Print the entire page on temperature below, word for word and including its script, with no changes.

PASSAGE FOR REVIEW:
_ _ _

Temperature

Generating text (or images) from LLMs is inherently probabilistic. However, as an end user you have many parameters at your disposal to tweak the behavior of LLMs. Of these, temperature is the most commonly used. Broadly, it controls the randomness of the generated text. A lower temperature produces more deterministic outputs, while a higher temperature produces more random "creative" output. For a more comprehensive explanation on this topic, refer to the following:

tip

The effect of temperature is probabilistic, so you might need to run the script repeatedly to obtain a representative sample of generated text from the LLM.

Here's a script to test the effect of temperature:

from portkey_ai import Portkey

portkey = Portkey(
    base_url="https://ai-gateway.apps.cloud.rt.nyu.edu/v1/",
    api_key="",  # Replace with your Portkey API key
    virtual_key="",  # Replace with your virtual key
)

completion = portkey.chat.completions.create(
    messages=[
        {"role": "system", "content": "You are not a helpful assistant"},
        {
            "role": "user",
            "content": "Complete the following sentence:The sun is shining and the sky is",
        },
    ],
    model="gemini-2.5-flash-preview-04-17",
    temperature=2.0, #tweak this parameter!
)

print(completion)

At the temperature of 2.0, you might get an output along along the lines of:

"listening to old radio static."

_ _ _

RECORD EXTRACTS:
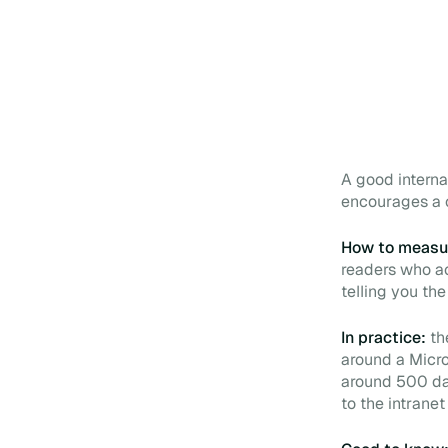
A good internal
encourages a c
How to measur
readers who ac
telling you the
In practice:
th
around a Micro
around 500 da
to the intrane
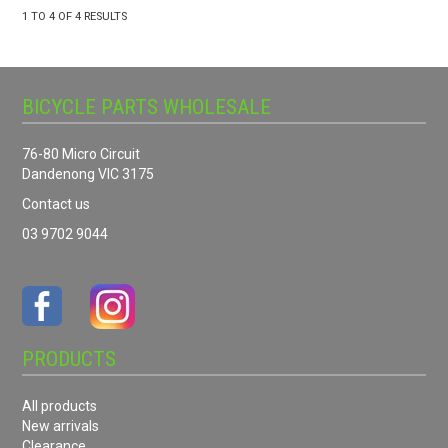
1
TO
4
OF
4
RESULTS
BICYCLE PARTS WHOLESALE
76-80 Micro Circuit
Dandenong VIC 3175
Contact us
03 9702 9044
PRODUCTS
All products
New arrivals
Clearance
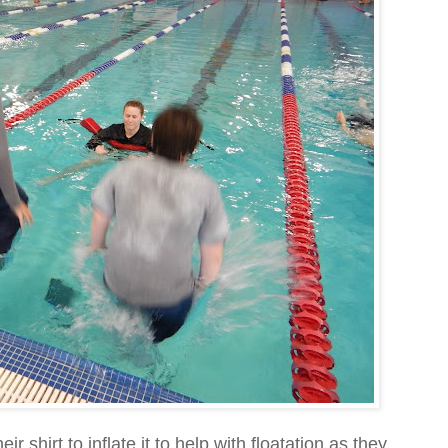
r shirt to inflate it to help with floatation as they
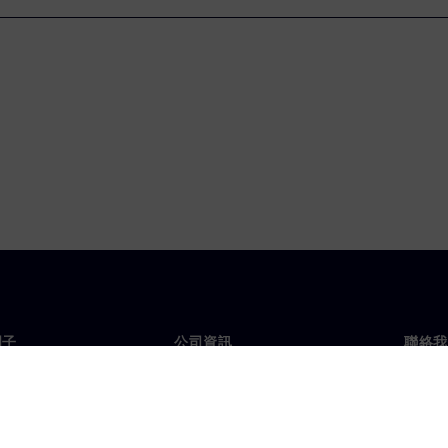
門子
公司資訊
聯絡我
們
公司
聯絡
投資人關係
全球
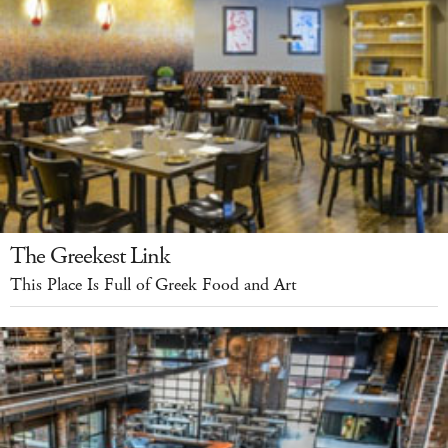
The Greekest Link
This Place Is Full of Greek Food and Art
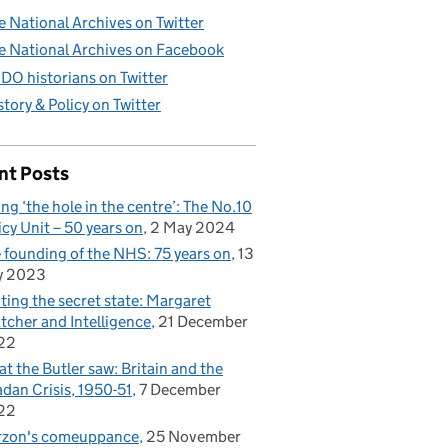
e National Archives on Twitter
e National Archives on Facebook
DO historians on Twitter
story & Policy on Twitter
nt Posts
ling ‘the hole in the centre’: The No.10
icy Unit – 50 years on
2 May 2024
 founding of the NHS: 75 years on
13
y 2023
iting the secret state: Margaret
tcher and Intelligence
21 December
22
t the Butler saw: Britain and the
dan Crisis, 1950-51
7 December
22
rzon's comeuppance
25 November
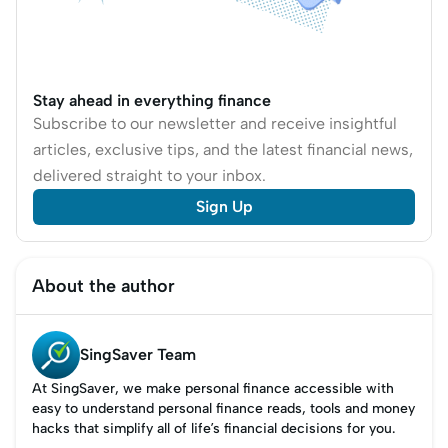
Stay ahead in everything finance
Subscribe to our newsletter and receive insightful
articles, exclusive tips, and the latest financial news,
delivered straight to your inbox.
Sign Up
About the author
SingSaver Team
At SingSaver, we make personal finance accessible with
easy to understand personal finance reads, tools and money
hacks that simplify all of life’s financial decisions for you.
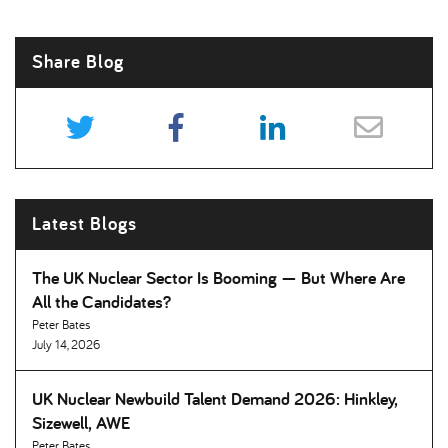
Share Blog
Latest Blogs
The UK Nuclear Sector Is Booming — But Where Are
All the Candidates
Peter Bates
July 14, 2026
UK Nuclear Newbuild Talent Demand 2026: Hinkley,
Sizewell, AWE
Peter Bates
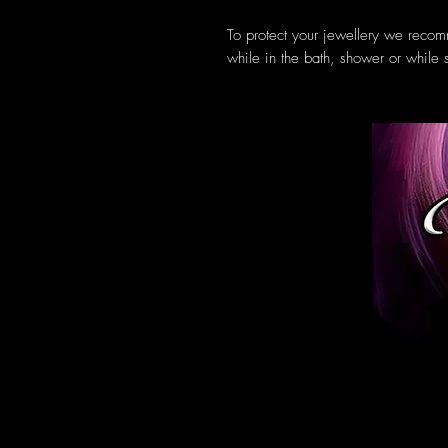
To protect your jewellery we recom
while in the bath, shower or while 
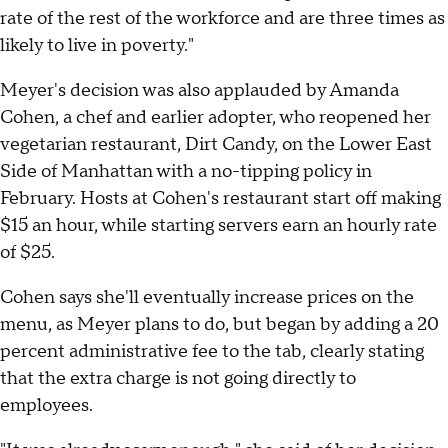
rate of the rest of the workforce and are three times as
likely to live in poverty."
Meyer's decision was also applauded by Amanda
Cohen, a chef and earlier adopter, who reopened her
vegetarian restaurant, Dirt Candy, on the Lower East
Side of Manhattan with a no-tipping policy in
February. Hosts at Cohen's restaurant start off making
$15 an hour, while starting servers earn an hourly rate
of $25.
Cohen says she'll eventually increase prices on the
menu, as Meyer plans to do, but began by adding a 20
percent administrative fee to the tab, clearly stating
that the extra charge is not going directly to
employees.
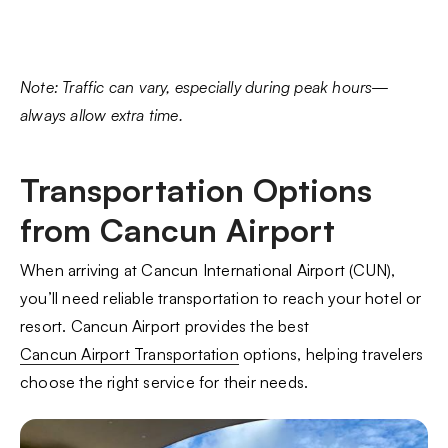
Note: Traffic can vary, especially during peak hours—
always allow extra time.
Transportation Options
from Cancun Airport
When arriving at Cancun International Airport (CUN),
you’ll need reliable transportation to reach your hotel or
resort. Cancun Airport provides the best
Cancun Airport Transportation
options, helping travelers
choose the right service for their needs.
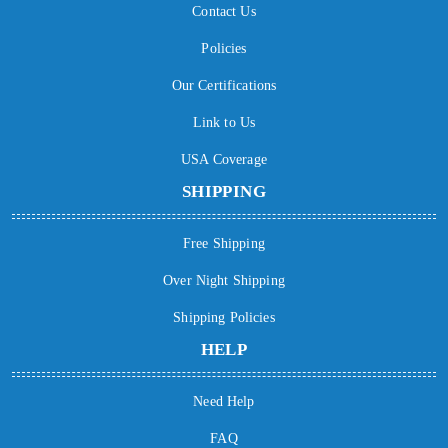
Contact Us
Policies
Our Certifications
Link to Us
USA Coverage
SHIPPING
Free Shipping
Over Night Shipping
Shipping Policies
HELP
Need Help
FAQ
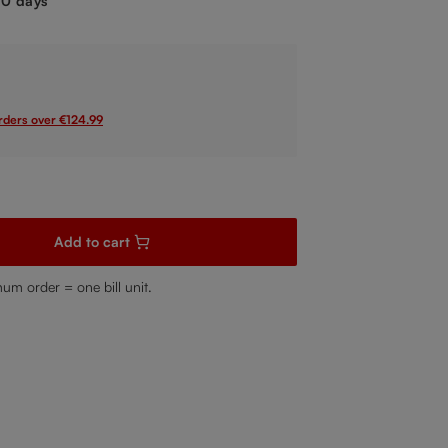
-10 days
orders over €124.99
sired amount or use the buttons to increase or decrease the quanti
Add to cart
mum order = one bill unit.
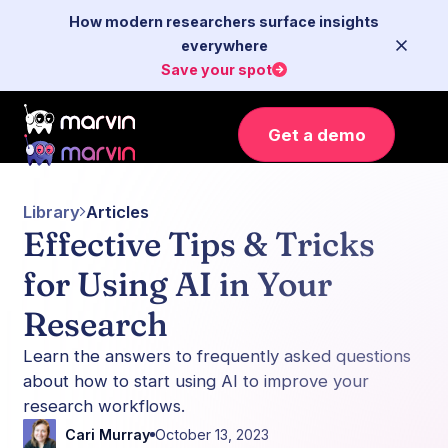
How modern researchers surface insights
everywhere
Save your spot
Get a demo
Library
Articles
Effective Tips & Tricks
for Using AI in Your
Research
Learn the answers to frequently asked questions
about how to start using AI to improve your
research workflows.
Cari Murray
October 13, 2023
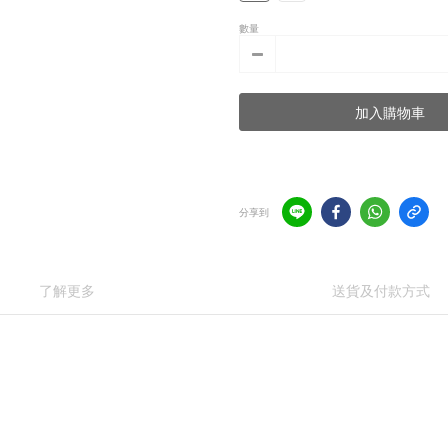
數量
加入購物車
分享到
了解更多
送貨及付款方式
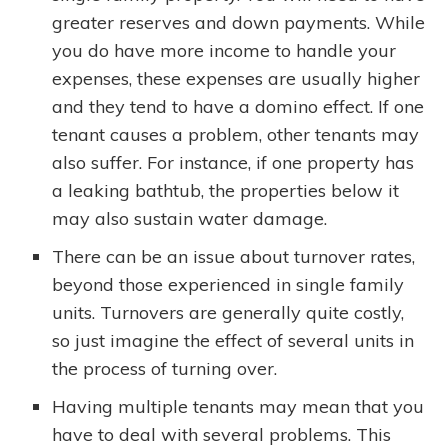
greater reserves and down payments. While
you do have more income to handle your
expenses, these expenses are usually higher
and they tend to have a domino effect. If one
tenant causes a problem, other tenants may
also suffer. For instance, if one property has
a leaking bathtub, the properties below it
may also sustain water damage.
There can be an issue about turnover rates,
beyond those experienced in single family
units. Turnovers are generally quite costly,
so just imagine the effect of several units in
the process of turning over.
Having multiple tenants may mean that you
have to deal with several problems. This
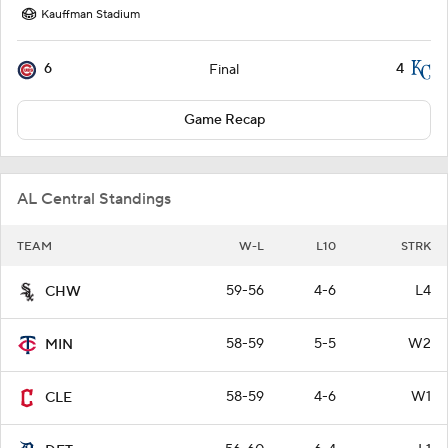
Kauffman Stadium
6
4
Final
Game Recap
AL Central Standings
TEAM
W-L
L10
STRK
59-56
4-6
L4
CHW
58-59
5-5
W2
MIN
58-59
4-6
W1
CLE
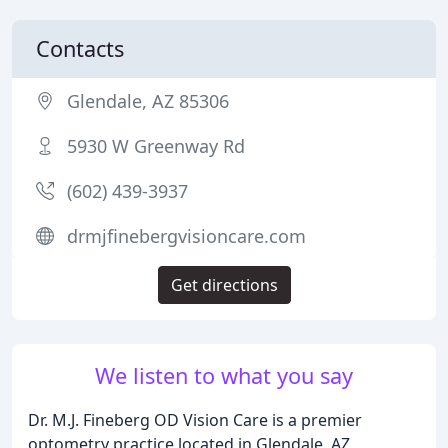
Contacts
Glendale, AZ 85306
5930 W Greenway Rd
(602) 439-3937
drmjfinebergvisioncare.com
Get directions
We listen to what you say
Dr. M.J. Fineberg OD Vision Care is a premier
optometry practice located in Glendale, AZ,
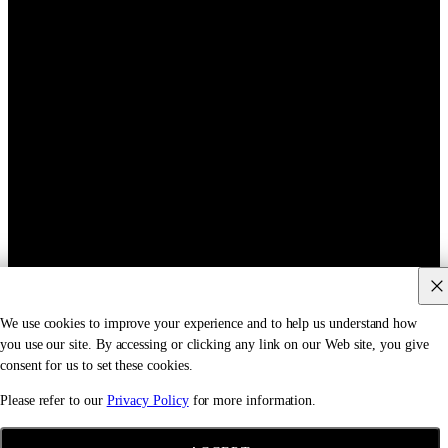
We use cookies to improve your experience and to help us understand how
you use our site. By accessing or clicking any link on our Web site, you give
consent for us to set these cookies.
Please refer to our
Privacy Policy
for more information.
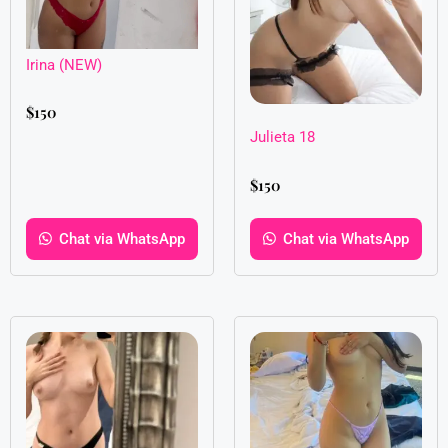
Irina (NEW)
$
150
Julieta 18
$
150
Chat via WhatsApp
Chat via WhatsApp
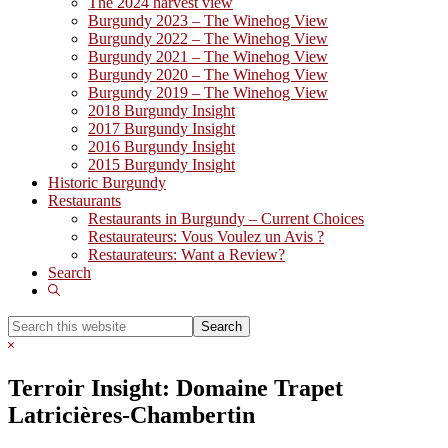
The 2024 harvest view
Burgundy 2023 – The Winehog View
Burgundy 2022 – The Winehog View
Burgundy 2021 – The Winehog View
Burgundy 2020 – The Winehog View
Burgundy 2019 – The Winehog View
2018 Burgundy Insight
2017 Burgundy Insight
2016 Burgundy Insight
2015 Burgundy Insight
Historic Burgundy
Restaurants
Restaurants in Burgundy – Current Choices
Restaurateurs: Vous Voulez un Avis ?
Restaurateurs: Want a Review?
Search
Show
Search
Search
this
Hide
website
Search
Terroir Insight: Domaine Trapet
Latricières-Chambertin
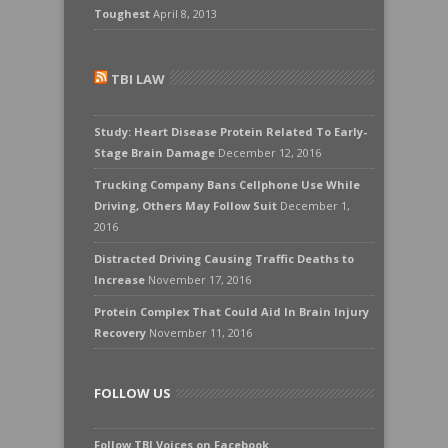
Toughest
April 8, 2013
TBI LAW
Study: Heart Disease Protein Related To Early-
Stage Brain Damage
December 12, 2016
Trucking Company Bans Cellphone Use While
Driving, Others May Follow Suit
December 1,
2016
Distracted Driving Causing Traffic Deaths to
Increase
November 17, 2016
Protein Complex That Could Aid In Brain Injury
Recovery
November 11, 2016
FOLLOW US
Follow TBI Voices on Facebook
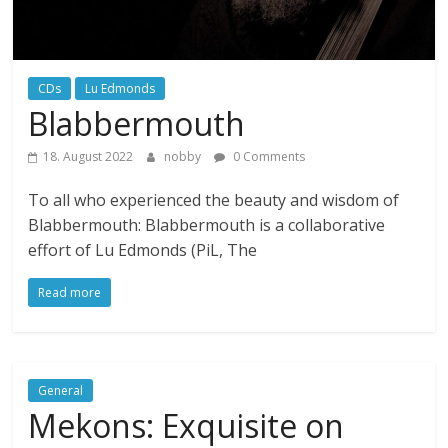
CDs
Lu Edmonds
Blabbermouth
18. August 2022
nobby
0 Comments
To all who experienced the beauty and wisdom of
Blabbermouth: Blabbermouth is a collaborative
effort of Lu Edmonds (PiL, The
Read more
General
Mekons: Exquisite on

_ _ _

RESPONSE BELOW:
Temperature

Generating text (or images) from LLMs is inherently probabilistic. However, as an end user you have many parameters at your disposal to tweak the behavior of LLMs. Of these, temperature is the most commonly used. Broadly, it controls the randomness of the generated text. A lower temperature produces more deterministic outputs, while a higher temperature produces more random "creative" output. For a more comprehensive explanation on this topic, refer to the following:

tip

The effect of temperature is probabilistic, so you might need to run the script repeatedly to obtain a representative sample of generated text from the LLM.

Here's a script to test the effect of temperature:

from portkey_ai import Portkey

portkey = Portkey(
    base_url="https://ai-gateway.apps.cloud.rt.nyu.edu/v1/",
    api_key="",  # Replace with your Portkey API key
    virtual_key="",  # Replace with your virtual key
)

completion = portkey.chat.completions.create(
    messages=[
        {"role": "system", "content": "You are not a helpful assistant"},
        {
            "role": "user",
            "content": "Complete the following sentence:The sun is shining and the sky is",
        },
    ],
    model="gemini-2.5-flash-preview-04-17",
    temperature=2.0, #tweak this parameter!
)

print(completion)

At the temperature of 2.0, you might get an output along along the lines of:

"listening to old radio static."